# start of Working data

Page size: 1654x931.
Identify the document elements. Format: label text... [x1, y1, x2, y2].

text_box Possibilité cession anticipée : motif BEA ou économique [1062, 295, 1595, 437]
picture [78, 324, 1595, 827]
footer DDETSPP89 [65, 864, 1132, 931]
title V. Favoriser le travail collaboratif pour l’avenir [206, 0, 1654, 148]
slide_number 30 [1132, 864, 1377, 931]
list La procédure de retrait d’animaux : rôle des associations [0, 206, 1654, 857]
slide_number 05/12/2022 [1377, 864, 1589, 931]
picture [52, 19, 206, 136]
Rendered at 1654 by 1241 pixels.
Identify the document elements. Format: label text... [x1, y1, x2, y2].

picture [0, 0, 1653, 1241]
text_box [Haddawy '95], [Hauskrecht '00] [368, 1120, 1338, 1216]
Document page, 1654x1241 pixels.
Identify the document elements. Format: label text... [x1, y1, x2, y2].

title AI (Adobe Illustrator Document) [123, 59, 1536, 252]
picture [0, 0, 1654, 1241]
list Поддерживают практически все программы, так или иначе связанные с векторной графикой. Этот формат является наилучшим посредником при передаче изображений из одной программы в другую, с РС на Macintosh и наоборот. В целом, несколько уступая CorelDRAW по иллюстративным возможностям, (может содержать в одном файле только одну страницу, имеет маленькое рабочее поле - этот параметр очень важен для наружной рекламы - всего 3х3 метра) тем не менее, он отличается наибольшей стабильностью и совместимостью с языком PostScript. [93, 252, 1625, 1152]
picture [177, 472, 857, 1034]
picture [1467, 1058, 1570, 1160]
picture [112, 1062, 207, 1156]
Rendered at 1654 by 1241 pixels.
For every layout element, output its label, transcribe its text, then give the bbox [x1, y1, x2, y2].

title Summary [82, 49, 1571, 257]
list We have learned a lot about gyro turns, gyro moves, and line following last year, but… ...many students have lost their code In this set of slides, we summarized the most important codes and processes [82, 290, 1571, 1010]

# end of Working data

Exercise description — Could you put every line of the items above into a Markdown table with the columns Row and Item line, numbering each row and leaving out the blank lines?

The output —
| Row | Item line |
|---|---|
| 1 | Page size: 1654x931. |
| 2 | Identify the document elements. Format: label text... [x1, y1, x2, y2]. |
| 3 | text_box Possibilité cession anticipée : motif BEA ou économique [1062, 295, 1595, 437] |
| 4 | picture [78, 324, 1595, 827] |
| 5 | footer DDETSPP89 [65, 864, 1132, 931] |
| 6 | title V. Favoriser le travail collaboratif pour l’avenir [206, 0, 1654, 148] |
| 7 | slide_number 30 [1132, 864, 1377, 931] |
| 8 | list La procédure de retrait d’animaux : rôle des associations [0, 206, 1654, 857] |
| 9 | slide_number 05/12/2022 [1377, 864, 1589, 931] |
| 10 | picture [52, 19, 206, 136] |
| 11 | Rendered at 1654 by 1241 pixels. |
| 12 | Identify the document elements. Format: label text... [x1, y1, x2, y2]. |
| 13 | picture [0, 0, 1653, 1241] |
| 14 | text_box [Haddawy '95], [Hauskrecht '00] [368, 1120, 1338, 1216] |
| 15 | Document page, 1654x1241 pixels. |
| 16 | Identify the document elements. Format: label text... [x1, y1, x2, y2]. |
| 17 | title AI (Adobe Illustrator Document) [123, 59, 1536, 252] |
| 18 | picture [0, 0, 1654, 1241] |
| 19 | list Поддерживают практически все программы, так или иначе связанные с векторной графикой. Этот формат является наилучшим посредником при передаче изображений из одной программы в другую, с РС на Macintosh и наоборот. В целом, несколько уступая CorelDRAW по иллюстративным возможностям, (может содержать в одном файле только одну страницу, имеет маленькое рабочее поле - этот параметр очень важен для наружной рекламы - всего 3х3 метра) тем не менее, он отличается наибольшей стабильностью и совместимостью с языком PostScript. [93, 252, 1625, 1152] |
| 20 | picture [177, 472, 857, 1034] |
| 21 | picture [1467, 1058, 1570, 1160] |
| 22 | picture [112, 1062, 207, 1156] |
| 23 | Rendered at 1654 by 1241 pixels. |
| 24 | For every layout element, output its label, transcribe its text, then give the bbox [x1, y1, x2, y2]. |
| 25 | title Summary [82, 49, 1571, 257] |
| 26 | list We have learned a lot about gyro turns, gyro moves, and line following last year, but… ...many students have lost their code In this set of slides, we summarized the most important codes and processes [82, 290, 1571, 1010] |